Two weeks ahead of a referendum on whether Britain will remain in the European Union, the deputy chief of the EU’s executive body says the union must recalibrate its mission.
“We need to acknowledge that over many, many years we’ve been over-promising and under delivering,” Frans Timmermans, first vice president of the European Commission, told Christiane Amanpour.
“I believe many people — especially small- and medium-sized enterprises across the European Union — are disenchanted with Europe because we haven’t delivered the goods.”
With or without the United Kingdom, he said, the EU’s governing institutions should try to under promise and over deliver.
European leaders have stayed relatively mum on Britain’s June 23 referendum, which — if successful — would irrevocably change the EU.
Polls are incredibly tight. If UK citizens voted to leave, British leaders would have two contentious years to negotiate the terms of divorce.
“I think we’ve been doing, for many, many years, a lot of legislation that was nice to have without proving that we really needed to have it,” Timmermans said.
“We’re concentrating on the main issues now — migration, refugees, security, creating an internal market that works, the digital single market, creating an energy union.”
To that end, the European Commission has released a plan it hopes will turn into a comprehensive way to tackle the overwhelming influx of refugees and economic migrants to its southern member states.
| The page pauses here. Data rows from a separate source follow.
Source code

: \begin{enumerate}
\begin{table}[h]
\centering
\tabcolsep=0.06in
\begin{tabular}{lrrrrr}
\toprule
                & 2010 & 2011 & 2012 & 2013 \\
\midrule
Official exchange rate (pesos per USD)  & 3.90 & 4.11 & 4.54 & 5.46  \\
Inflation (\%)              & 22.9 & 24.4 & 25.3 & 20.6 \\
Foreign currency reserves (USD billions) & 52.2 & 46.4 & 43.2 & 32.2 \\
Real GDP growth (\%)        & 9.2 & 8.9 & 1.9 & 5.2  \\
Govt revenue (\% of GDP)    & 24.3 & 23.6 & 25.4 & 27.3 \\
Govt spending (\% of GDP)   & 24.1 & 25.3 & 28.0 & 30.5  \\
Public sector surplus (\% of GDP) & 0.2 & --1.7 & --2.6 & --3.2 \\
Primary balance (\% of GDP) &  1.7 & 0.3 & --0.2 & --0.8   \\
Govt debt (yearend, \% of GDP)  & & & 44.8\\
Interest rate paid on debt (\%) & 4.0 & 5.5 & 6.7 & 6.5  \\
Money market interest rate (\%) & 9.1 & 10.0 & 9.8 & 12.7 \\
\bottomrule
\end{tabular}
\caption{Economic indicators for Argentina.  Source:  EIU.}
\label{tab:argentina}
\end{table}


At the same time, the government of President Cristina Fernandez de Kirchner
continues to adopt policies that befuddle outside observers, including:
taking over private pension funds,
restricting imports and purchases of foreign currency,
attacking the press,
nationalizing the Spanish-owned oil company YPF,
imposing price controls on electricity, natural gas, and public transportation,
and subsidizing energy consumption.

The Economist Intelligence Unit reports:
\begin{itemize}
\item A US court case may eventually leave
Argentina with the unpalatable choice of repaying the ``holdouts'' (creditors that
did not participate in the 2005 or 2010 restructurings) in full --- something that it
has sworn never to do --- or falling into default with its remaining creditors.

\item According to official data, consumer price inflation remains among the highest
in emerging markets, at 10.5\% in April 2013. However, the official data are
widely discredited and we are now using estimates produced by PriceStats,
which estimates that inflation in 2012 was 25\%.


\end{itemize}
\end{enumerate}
A large component of the plan is a deal, struck with Turkey, to stem the flow of people across the Aegean Sea to Greece.
That deal trades the burden of sharing refugees with Turkey for an acceleration of a program that would grant visa-free travel to Europe for Turks — something the Turkish government has long sought.
The agreement has come under severe criticism from people who accuse European leaders of being blackmailed by the government in Ankara that appears increasingly authoritarian, especially in its treatment of dissidents and the media.
Timmermans challenged critics “to give me a better idea.”
“Simply standing back to back, not talking to each other, just blaming each other — what did that do for human rights in Turkey? What did that do for the freedom of the press in Turkey? Nothing whatsoever,” he said.
“Had we not entered into an agreement with Turkey, and with the Balkan borders being closed, we would have condemned Greece to become one huge refugee center for hundreds of thousands of people crossing the Aegean Sea — many of whom would die crossing the sea, other who would live in terrible conditions in Greece.
“Isolating Turkey is not the right answer.”